[Текст для чтения]

==================================================

История Рильке и Родена. Ты должен измениться — страница 37 из 49

В посвященном ему стихотворении Рильке пытается вообразить то, что могло бы побудить молодого поэта остаться в живых. Если бы юноша прожил достаточно и успел испытать то, что испытал он, Рильке, общаясь с Роденом. Если бы он познал радость труда и собственного рабочего места, «где люди работают молотом, и день достигает простой реальности…» Тогда он, возможно, понял бы тот урок, который Рильке усвоил в Париже: что язык – это не тот инструмент, который «сообщает, где болит», но тот, который помогает строить что-то из боли.

Изгнав Беккер, Рильке смог вернуться к рутинной работе – вычитке заключительного черновика «Новых стихотворений». Рильке очень много трудился в первые месяцы своего пребывания в «Отеле Бирон», и неудивительно, что Кокто его даже не заметил. Единственным человеком, с которым он виделся тогда, был Роден, который время от времени заходил к нему со словами поддержки. Радуйтесь своему одиночеству, говорил он, оно и есть абсолютное счастье. Однажды он сказал Рильке, что в сравнении с поэтом, который рисует словами правду, все остальные писатели – пустые мазилки.

==================================================

[Исходные строки]
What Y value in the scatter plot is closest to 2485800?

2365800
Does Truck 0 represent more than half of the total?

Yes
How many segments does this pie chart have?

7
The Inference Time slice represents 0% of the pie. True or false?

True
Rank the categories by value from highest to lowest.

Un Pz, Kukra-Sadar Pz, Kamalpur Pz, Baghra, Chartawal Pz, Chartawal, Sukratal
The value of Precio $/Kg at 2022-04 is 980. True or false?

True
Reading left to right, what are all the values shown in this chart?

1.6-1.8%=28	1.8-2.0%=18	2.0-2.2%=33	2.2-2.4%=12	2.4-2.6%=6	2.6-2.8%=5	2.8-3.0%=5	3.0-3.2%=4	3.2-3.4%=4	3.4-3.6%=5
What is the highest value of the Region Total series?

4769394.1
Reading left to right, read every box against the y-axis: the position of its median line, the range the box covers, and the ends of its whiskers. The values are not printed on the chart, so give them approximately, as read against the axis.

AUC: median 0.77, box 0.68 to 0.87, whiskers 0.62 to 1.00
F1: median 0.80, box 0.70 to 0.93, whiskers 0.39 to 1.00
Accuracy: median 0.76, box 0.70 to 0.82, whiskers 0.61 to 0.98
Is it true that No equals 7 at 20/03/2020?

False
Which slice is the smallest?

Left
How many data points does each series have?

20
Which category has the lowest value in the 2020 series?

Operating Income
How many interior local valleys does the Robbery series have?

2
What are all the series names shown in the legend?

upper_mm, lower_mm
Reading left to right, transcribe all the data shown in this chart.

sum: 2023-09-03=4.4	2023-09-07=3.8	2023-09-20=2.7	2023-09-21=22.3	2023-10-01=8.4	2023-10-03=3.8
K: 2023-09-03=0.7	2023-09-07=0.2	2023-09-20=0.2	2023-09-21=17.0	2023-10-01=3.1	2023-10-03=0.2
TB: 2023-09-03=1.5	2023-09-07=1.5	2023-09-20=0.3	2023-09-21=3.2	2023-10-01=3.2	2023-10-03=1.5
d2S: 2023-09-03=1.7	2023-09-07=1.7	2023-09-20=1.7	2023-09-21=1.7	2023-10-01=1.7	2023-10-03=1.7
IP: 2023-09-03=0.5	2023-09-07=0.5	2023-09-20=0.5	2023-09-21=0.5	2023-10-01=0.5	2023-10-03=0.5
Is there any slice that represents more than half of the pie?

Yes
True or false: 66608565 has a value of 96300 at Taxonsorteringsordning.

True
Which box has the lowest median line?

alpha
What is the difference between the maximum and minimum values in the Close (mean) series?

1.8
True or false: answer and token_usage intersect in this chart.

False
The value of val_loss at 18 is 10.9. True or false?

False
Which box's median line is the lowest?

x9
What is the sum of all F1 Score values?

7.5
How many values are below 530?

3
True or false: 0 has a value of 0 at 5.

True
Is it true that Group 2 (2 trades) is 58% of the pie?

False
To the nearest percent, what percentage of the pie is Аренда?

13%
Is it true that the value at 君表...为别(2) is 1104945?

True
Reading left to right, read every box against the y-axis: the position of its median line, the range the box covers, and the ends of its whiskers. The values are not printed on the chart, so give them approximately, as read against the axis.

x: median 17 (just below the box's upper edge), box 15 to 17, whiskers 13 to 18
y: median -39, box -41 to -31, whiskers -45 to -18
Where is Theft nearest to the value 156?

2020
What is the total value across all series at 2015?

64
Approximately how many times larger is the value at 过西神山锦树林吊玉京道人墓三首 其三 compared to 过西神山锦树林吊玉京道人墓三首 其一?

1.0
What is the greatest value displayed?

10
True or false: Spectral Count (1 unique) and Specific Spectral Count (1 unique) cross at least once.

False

==================================================

[Задание 1] Кто, согласно отрывку о Рильке и Родене, был единственным человеком, с которым Рильке виделся в первые месяцы пребывания в «Отеле Бирон»?
[Задание 2] Перечислите все фамилии людей, упомянутых в отрывке о Рильке и Родене.
[Задание 3] Переведите на английский язык предложение из отрывка о Рильке и Родене: «Рильке очень много трудился в первые месяцы своего пребывания в „Отеле Бирон“, и неудивительно, что Кокто его даже не заметил».
Строки взяты из другого источника.

[Ответ 1] Роден.

[Ответ 2] Рильке, Роден, Беккер, Кокто.

[Ответ 3] Rilke worked very hard during the first months of his stay at the Hôtel Biron, and it is no wonder that Cocteau did not even notice him.